*Tareas a realizar*.
1 – En el fragmento sobre la formación litúrgica, ¿a qué Carta Apostólica se dice que corresponde el curso que llega a su fin?
2 – Traduce al inglés esta oración del fragmento sobre la formación litúrgica: «De hecho, el cuidado de las celebraciones exige preparación y compromiso.»

Queridos hermanos y hermanas, ¡buenos días!

Y pido disculpas por el retraso, pero ha sido una mañana ajetreada.

Agradezco al Padre Abad Primado sus palabras; saludo al Rector Magnífico y al Decano del Pontificio Instituto Litúrgico, a los Profesores y a los alumnos; y saludo al Cardenal Prefecto [del Dicasterio del Culto Divino y de la Disciplina de los Sacramentos] y a Monseñor Secretario, gracias por estar aquí. Me complace daros la bienvenida y agradezco la iniciativa de organizar un curso de formación para quienes preparan y dirigen la oración de las comunidades diocesanas, en comunión con los obispos y al servicio de las diócesis.

Este curso, que ahora llega a su fin, corresponde a las indicaciones de la Carta Apostólica Desiderio desideravi  sobre la formación litúrgica. De hecho, el cuidado de las celebraciones exige preparación y compromiso. Los obispos, en nuestro ministerio, somos muy conscientes de ello, porque necesitamos la colaboración de quienes preparan las liturgias y nos ayudan a cumplir nuestro mandato de presidir la oración del pueblo santo. Este servicio suyo a la liturgia requiere, además de un profundo conocimiento, un sentido pastoral. Por ello, me complace ver que renuevan una vez más su compromiso con el estudio de la liturgia. Es -como dijo san Pablo VI- «la fuente primera de ese intercambio divino en el que se nos comunica la vida de Dios, es la primera escuela de nuestra alma» (Discurso para la clausura de la segunda sesión del Concilio Vaticano II, 4 de diciembre de 1963). Por eso la liturgia nunca se posee del todo, nunca se aprende como las nociones, los oficios, las habilidades humanas. Es el arte primario de la Iglesia, el que la constituye y caracteriza.

Quisiera confiarles algunos elementos de reflexión para este servicio suyo, que se inscribe en el contexto de la aplicación de la reforma litúrgica.

Hoy ya no se habla del «maestro de ceremonias», es decir, el que se ocupa de las «ceremonias sagradas», sino que los libros litúrgicos se refieren al maestro de celebraciones. Y el maestro enseña la liturgia cuando te guía al encuentro con el misterio pascual de Cristo; al mismo tiempo, debe disponerlo todo para que la liturgia resplandezca con decoro, sencillez y orden (cf. Caeremoniale Episcoporum, 34). El ministerio del maestro es una diaconía: colabora con el obispo al servicio de la comunidad. Por eso todo obispo nombra un maestro, que actúa con discreción, con diligencia, sin anteponer el rito a lo que expresa, sino ayudando a captar su sentido y su espíritu, subrayando con sus acciones que el centro es Cristo crucificado y resucitado.

*Material proporcionado*.

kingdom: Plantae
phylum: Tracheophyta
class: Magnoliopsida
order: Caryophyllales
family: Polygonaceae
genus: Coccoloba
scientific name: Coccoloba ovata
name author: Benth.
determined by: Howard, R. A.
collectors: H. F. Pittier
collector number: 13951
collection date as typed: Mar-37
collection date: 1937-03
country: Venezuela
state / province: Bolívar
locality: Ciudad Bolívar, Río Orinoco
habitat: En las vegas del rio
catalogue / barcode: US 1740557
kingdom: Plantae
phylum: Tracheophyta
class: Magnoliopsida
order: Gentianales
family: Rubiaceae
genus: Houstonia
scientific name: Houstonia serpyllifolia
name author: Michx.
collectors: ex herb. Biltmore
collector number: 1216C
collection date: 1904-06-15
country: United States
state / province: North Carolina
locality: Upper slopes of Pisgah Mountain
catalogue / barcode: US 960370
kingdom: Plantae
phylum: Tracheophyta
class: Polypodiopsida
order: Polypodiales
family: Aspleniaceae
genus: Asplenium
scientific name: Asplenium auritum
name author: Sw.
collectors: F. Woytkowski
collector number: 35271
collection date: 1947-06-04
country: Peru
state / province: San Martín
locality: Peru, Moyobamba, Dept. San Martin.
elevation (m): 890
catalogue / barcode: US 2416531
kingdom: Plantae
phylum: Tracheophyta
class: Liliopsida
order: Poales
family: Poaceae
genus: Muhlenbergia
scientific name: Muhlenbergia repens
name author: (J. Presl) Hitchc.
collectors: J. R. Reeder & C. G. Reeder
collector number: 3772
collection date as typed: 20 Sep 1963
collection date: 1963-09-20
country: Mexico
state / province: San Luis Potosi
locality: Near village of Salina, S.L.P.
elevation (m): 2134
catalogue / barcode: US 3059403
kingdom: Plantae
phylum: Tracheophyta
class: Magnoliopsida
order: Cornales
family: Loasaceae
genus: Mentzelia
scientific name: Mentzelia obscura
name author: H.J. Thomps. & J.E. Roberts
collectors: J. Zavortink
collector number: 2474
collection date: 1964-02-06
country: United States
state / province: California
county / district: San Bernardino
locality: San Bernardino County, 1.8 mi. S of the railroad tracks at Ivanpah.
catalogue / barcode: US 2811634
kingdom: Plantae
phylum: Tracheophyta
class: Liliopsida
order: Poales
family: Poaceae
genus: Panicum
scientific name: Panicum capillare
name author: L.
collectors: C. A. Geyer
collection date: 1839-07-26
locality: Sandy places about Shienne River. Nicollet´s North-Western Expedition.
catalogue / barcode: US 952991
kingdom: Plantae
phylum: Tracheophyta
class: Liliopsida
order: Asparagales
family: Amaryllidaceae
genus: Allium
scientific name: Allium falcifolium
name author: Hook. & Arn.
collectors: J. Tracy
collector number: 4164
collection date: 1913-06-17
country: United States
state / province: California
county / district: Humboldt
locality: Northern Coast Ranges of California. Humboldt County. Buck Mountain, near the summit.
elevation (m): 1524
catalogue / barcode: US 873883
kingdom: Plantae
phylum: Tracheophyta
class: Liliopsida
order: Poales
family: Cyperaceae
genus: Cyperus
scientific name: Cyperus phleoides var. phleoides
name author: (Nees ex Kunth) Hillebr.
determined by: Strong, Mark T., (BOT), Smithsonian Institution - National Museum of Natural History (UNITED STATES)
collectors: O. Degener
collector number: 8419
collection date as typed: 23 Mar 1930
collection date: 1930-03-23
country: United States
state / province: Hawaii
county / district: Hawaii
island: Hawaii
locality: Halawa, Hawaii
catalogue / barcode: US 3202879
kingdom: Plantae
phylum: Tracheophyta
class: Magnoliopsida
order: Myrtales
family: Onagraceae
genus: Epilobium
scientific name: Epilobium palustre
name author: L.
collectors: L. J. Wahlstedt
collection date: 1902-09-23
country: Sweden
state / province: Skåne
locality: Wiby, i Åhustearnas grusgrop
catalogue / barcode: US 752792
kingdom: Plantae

*Respuestas por tarea*.
1 – A la Carta Apostólica Desiderio desideravi, sobre la formación litúrgica.

2 – In fact, care for the celebrations requires preparation and commitment.